__Work request__:
Write out the lines below once more, exactly as they appear. Do not include pictures.
----
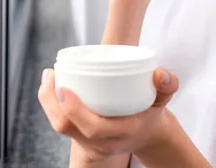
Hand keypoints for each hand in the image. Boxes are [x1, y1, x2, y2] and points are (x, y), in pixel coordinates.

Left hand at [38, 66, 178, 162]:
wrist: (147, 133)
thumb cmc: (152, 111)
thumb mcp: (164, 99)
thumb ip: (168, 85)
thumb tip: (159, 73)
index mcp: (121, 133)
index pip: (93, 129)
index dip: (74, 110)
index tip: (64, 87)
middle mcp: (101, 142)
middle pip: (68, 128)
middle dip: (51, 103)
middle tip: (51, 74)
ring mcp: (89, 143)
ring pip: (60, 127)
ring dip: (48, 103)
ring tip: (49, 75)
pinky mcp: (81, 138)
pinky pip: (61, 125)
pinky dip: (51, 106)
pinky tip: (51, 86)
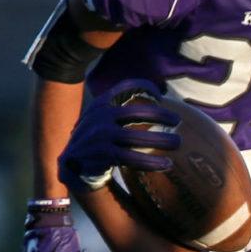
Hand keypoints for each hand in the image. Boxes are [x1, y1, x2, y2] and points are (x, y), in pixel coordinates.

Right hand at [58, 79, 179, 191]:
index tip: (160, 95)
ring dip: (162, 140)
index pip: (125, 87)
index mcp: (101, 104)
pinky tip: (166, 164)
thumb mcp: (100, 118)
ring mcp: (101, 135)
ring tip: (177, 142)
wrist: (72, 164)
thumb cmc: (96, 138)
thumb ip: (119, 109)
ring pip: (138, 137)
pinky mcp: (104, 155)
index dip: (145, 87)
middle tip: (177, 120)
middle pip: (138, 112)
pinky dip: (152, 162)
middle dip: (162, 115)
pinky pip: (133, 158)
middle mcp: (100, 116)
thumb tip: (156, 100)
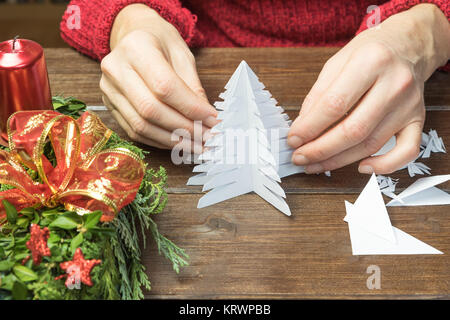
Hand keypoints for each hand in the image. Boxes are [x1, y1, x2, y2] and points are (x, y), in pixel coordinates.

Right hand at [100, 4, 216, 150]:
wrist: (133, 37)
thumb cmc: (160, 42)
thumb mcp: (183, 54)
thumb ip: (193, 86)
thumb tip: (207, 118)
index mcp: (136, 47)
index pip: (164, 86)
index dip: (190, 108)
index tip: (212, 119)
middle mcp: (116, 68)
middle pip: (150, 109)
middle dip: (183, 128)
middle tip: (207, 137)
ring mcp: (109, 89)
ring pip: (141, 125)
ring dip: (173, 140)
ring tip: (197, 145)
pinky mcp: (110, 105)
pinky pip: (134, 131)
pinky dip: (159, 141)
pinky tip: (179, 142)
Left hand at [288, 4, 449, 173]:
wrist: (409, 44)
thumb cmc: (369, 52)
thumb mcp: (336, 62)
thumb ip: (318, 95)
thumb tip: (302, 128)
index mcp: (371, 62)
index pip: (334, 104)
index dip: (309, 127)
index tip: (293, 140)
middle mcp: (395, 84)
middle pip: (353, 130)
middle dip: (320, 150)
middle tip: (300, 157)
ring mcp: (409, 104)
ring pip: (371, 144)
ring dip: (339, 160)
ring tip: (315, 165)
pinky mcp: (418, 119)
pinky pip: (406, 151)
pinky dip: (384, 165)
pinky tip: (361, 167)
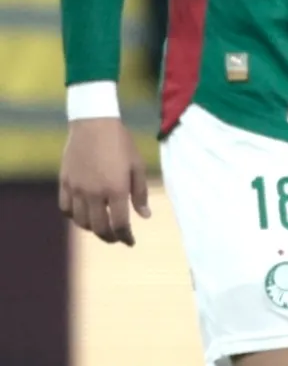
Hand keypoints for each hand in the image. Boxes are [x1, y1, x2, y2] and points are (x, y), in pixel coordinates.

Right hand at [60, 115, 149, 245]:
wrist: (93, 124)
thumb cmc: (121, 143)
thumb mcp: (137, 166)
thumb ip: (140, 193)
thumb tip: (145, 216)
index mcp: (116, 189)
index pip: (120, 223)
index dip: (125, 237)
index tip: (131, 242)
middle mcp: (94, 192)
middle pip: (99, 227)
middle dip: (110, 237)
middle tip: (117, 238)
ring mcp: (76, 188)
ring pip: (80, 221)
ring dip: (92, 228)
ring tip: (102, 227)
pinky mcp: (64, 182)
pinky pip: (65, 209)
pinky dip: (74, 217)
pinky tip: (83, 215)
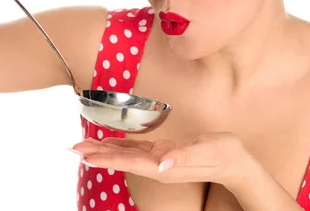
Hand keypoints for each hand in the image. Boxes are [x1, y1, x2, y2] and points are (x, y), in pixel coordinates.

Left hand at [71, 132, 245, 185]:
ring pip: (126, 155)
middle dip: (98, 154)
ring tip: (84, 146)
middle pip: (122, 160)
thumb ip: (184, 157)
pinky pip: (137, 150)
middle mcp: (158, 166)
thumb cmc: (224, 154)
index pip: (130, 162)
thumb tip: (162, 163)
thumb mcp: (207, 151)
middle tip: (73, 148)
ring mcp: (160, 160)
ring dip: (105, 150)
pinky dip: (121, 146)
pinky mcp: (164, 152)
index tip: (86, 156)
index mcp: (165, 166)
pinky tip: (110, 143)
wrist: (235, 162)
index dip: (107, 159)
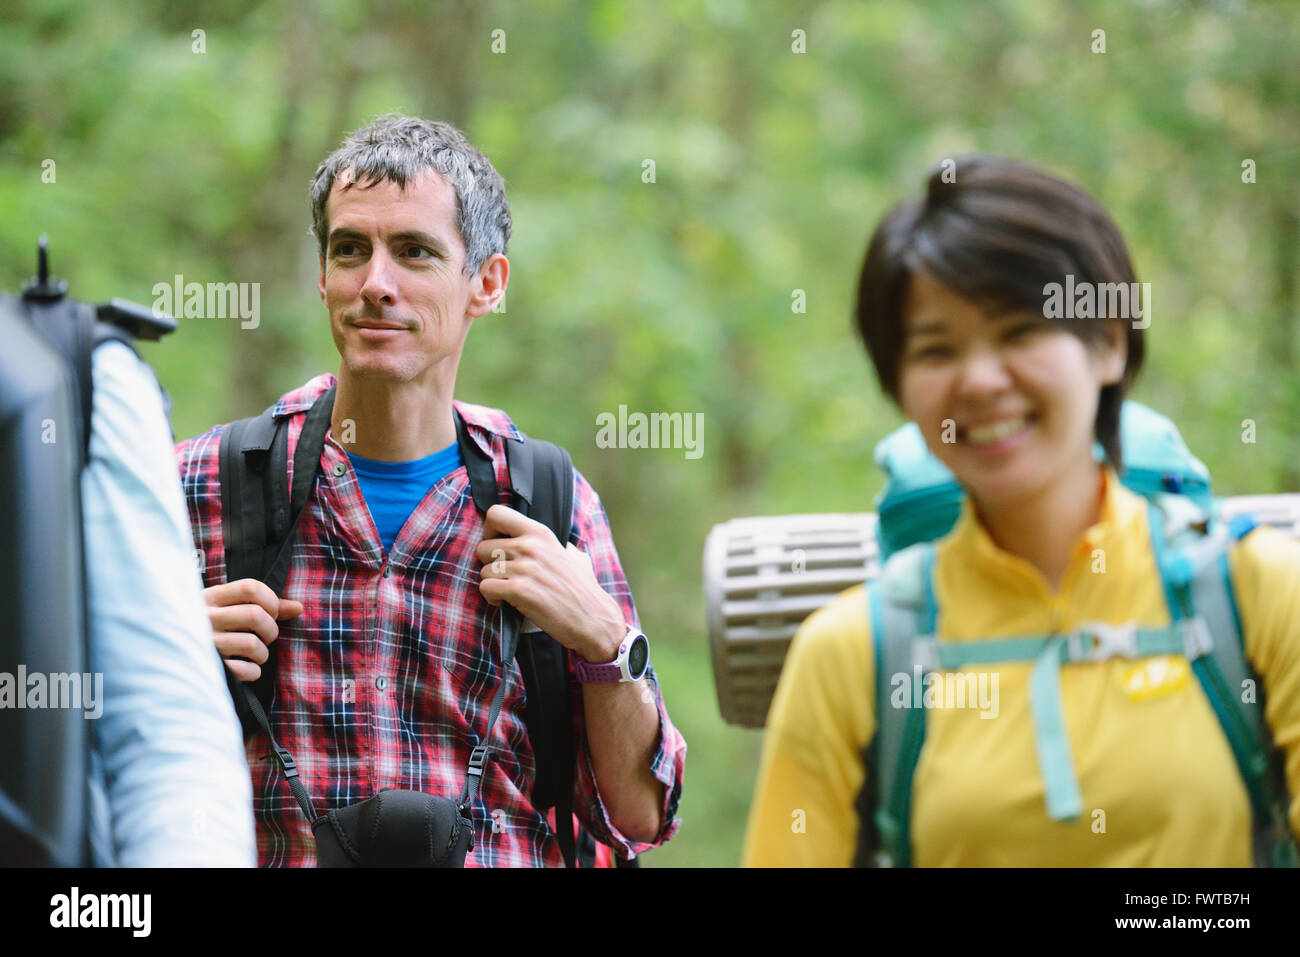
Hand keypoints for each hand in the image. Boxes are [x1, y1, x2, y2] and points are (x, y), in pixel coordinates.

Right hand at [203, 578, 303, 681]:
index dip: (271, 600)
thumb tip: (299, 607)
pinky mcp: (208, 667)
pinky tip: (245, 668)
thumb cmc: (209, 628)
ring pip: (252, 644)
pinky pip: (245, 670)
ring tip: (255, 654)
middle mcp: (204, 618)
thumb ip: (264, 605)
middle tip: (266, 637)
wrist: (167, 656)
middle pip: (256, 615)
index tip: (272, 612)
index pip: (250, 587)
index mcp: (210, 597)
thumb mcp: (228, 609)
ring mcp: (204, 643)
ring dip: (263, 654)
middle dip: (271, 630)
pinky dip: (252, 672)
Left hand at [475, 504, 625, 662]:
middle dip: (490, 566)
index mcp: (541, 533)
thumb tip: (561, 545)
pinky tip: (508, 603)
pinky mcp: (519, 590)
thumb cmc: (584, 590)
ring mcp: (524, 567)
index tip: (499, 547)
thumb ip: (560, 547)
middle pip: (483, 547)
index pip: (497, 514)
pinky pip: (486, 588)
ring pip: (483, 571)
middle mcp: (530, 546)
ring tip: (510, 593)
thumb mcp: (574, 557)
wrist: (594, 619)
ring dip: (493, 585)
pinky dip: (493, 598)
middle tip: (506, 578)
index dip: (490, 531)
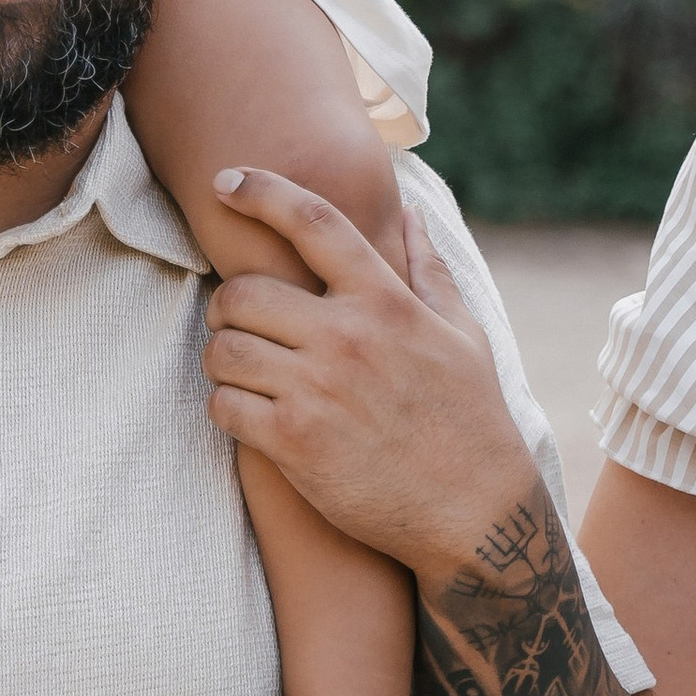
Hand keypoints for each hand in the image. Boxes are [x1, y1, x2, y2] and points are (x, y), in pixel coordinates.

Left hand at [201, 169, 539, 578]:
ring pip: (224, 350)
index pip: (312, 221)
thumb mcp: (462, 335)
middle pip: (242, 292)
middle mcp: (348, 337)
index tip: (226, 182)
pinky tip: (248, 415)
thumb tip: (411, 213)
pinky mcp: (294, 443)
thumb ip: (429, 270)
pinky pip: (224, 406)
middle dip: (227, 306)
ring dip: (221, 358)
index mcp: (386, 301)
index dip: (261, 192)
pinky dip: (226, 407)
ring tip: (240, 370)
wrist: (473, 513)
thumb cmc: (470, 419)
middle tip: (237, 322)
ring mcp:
----
__Your response__:
Hand keypoints for each hand in the image. Boxes are [x1, y1, x2, y2] and points are (x, y), in pixel coordinates.

Left hand at [38, 66, 178, 162]:
wrist: (147, 133)
thumb cmc: (152, 111)
thumb mcp: (164, 99)
thumb ip: (168, 85)
thumb tip: (159, 73)
index mcp: (121, 133)
index pip: (93, 129)
index dip: (74, 110)
index tip: (64, 87)
middle mcp: (101, 142)
middle pip: (68, 128)
middle dip: (51, 103)
middle tip: (51, 74)
ring mcp: (89, 143)
ring pip: (60, 127)
ring dip: (48, 103)
ring tip: (49, 75)
pinky mcp: (81, 138)
pinky pip: (61, 125)
pinky dip: (51, 106)
pinky tip: (51, 86)
Hand keypoints for each hand in the image. Boxes are [x1, y1, x2, y2] and points are (x, y), in pixel coordinates.

Right hand at [58, 79, 179, 191]:
index tip: (160, 95)
ring dip: (162, 140)
index pip: (125, 87)
index mcp: (101, 104)
pinky tip: (166, 164)
thumb mcp: (100, 118)
ring mcp: (101, 135)
ring tip: (177, 142)
wrist: (72, 164)
thumb cmc: (96, 138)
thumb ip: (119, 109)
ring pip: (138, 137)
pinky mcp: (104, 155)
index dip: (145, 87)
middle tip: (177, 120)
middle pip: (138, 112)
pinky dip: (152, 162)
middle dip: (162, 115)
pinky pip: (133, 158)
middle mcp: (100, 116)
thumb tip: (156, 100)
Hand keypoints for each hand in the image. Boxes are [x1, y1, x2, y2] and points are (x, y), in pixel coordinates.

Right hand at [100, 4, 216, 150]:
wrist: (133, 37)
thumb cmc: (160, 42)
thumb mcp: (183, 54)
thumb ip: (193, 86)
thumb tip: (207, 118)
index mcp: (136, 47)
index pip: (164, 86)
index dip: (190, 108)
index tip: (212, 119)
middle mcp: (116, 68)
middle pip: (150, 109)
middle dip: (183, 128)
middle tip: (207, 137)
ring mcp: (109, 89)
ring pip: (141, 125)
ring dip: (173, 140)
ring tip: (197, 145)
pinky mcp: (110, 105)
pinky pip: (134, 131)
pinky dip: (159, 141)
pinky tip: (179, 142)
Left hand at [288, 4, 449, 173]:
wrist: (409, 44)
thumb cmc: (369, 52)
thumb mcp: (336, 62)
thumb ip: (318, 95)
thumb tip: (302, 128)
index mcp: (371, 62)
index pip: (334, 104)
index dip: (309, 127)
index tip: (293, 140)
middle mcp: (395, 84)
middle pip: (353, 130)
middle dip: (320, 150)
middle tip: (300, 157)
ring mcp: (409, 104)
ring pip: (371, 144)
ring dip: (339, 160)
ring tip: (315, 165)
pinky mcp: (418, 119)
pinky pip: (406, 151)
pinky dip: (384, 165)
pinky tip: (361, 167)
Hand keypoints for each hand in the image. Boxes are [x1, y1, x2, y2] and points are (x, y), in pixel coordinates.

Right hand at [60, 115, 149, 245]:
wrist: (93, 124)
thumb cmc: (121, 143)
thumb mcp: (137, 166)
thumb ip: (140, 193)
thumb tip: (145, 216)
index mcp: (116, 189)
index pip: (120, 223)
index dip: (125, 237)
index tip: (131, 242)
middle mcp: (94, 192)
middle pip: (99, 227)
middle dip: (110, 237)
middle tip: (117, 238)
ring mcp: (76, 188)
ring pip: (80, 221)
ring dip: (92, 228)
ring tip: (102, 227)
pinky mcp: (64, 182)
pinky pip: (65, 209)
pinky dip: (74, 217)
pinky tip: (83, 215)
Hand keypoints for each hand in the image. Boxes are [x1, y1, x2, y2] and points are (x, y), in pixel coordinates.

Left hand at [71, 132, 245, 185]:
ring pip: (126, 155)
middle dip: (98, 154)
ring tip: (84, 146)
middle pip: (122, 160)
thumb ip: (184, 157)
pinky pip: (137, 150)
middle mcp: (158, 166)
thumb cmc: (224, 154)
index pip: (130, 162)
thumb tip: (162, 163)
thumb mcp: (207, 151)
middle tip: (73, 148)
ring mcp: (160, 160)
ring dip: (105, 150)
pinky dip: (121, 146)
pinky mcp: (164, 152)
index tip: (86, 156)
index mcp: (165, 166)
pinky tip: (110, 143)
wrist: (235, 162)
index dip: (107, 159)
Hand keypoints for each hand in the image. Boxes are [x1, y1, x2, y2] and points are (x, y), in pixel coordinates.

Right hand at [203, 578, 303, 681]:
index dip: (271, 600)
thumb tip: (299, 607)
pinky mcp: (208, 667)
pinky tip: (245, 668)
thumb cmc: (209, 628)
ring pip: (252, 644)
pinky pip: (245, 670)
ring tip: (255, 654)
middle mcp: (204, 618)
thumb ip: (264, 605)
middle tip: (266, 637)
wrist: (167, 656)
middle pip: (256, 615)
index tip: (272, 612)
index pip: (250, 587)
index mcp: (210, 597)
thumb mcp: (228, 609)
ring mcp: (204, 643)
ring dip: (263, 654)
middle dip: (271, 630)
pinky dip: (252, 672)
Left hand at [475, 504, 625, 662]:
middle dip: (490, 566)
index mcp: (541, 533)
thumb tip: (561, 545)
pinky tip: (508, 603)
pinky mcp: (519, 590)
thumb cmc: (584, 590)
ring mcp: (524, 567)
index tip: (499, 547)
thumb ip: (560, 547)
middle pip: (483, 547)
index pip: (497, 514)
pinky pip: (486, 588)
ring pip: (483, 571)
middle mcp: (530, 546)
ring tip: (510, 593)
thumb mcp: (574, 557)
wrist: (594, 619)
ring dip: (493, 585)
pinky dip: (493, 598)
middle tip: (506, 578)
index dip: (490, 531)
Hand keypoints for each hand in the image. Boxes are [x1, y1, x2, y2] and points are (x, y), in pixel coordinates.

Left hand at [201, 169, 539, 578]:
ring pip: (224, 350)
index pip: (312, 221)
thumb mcp: (462, 335)
middle pip: (242, 292)
middle mcp: (348, 337)
index tip: (226, 182)
pinky tip: (248, 415)
thumb tip: (411, 213)
pinky mcp: (294, 443)
thumb ip: (429, 270)
pinky pip: (224, 406)
middle dip: (227, 306)
ring dip: (221, 358)
index mcp: (386, 301)
index dip: (261, 192)
pinky dip: (226, 407)
ring tip: (240, 370)
wrist: (473, 513)
thumb cmc: (470, 419)
middle tip: (237, 322)
ring mcp:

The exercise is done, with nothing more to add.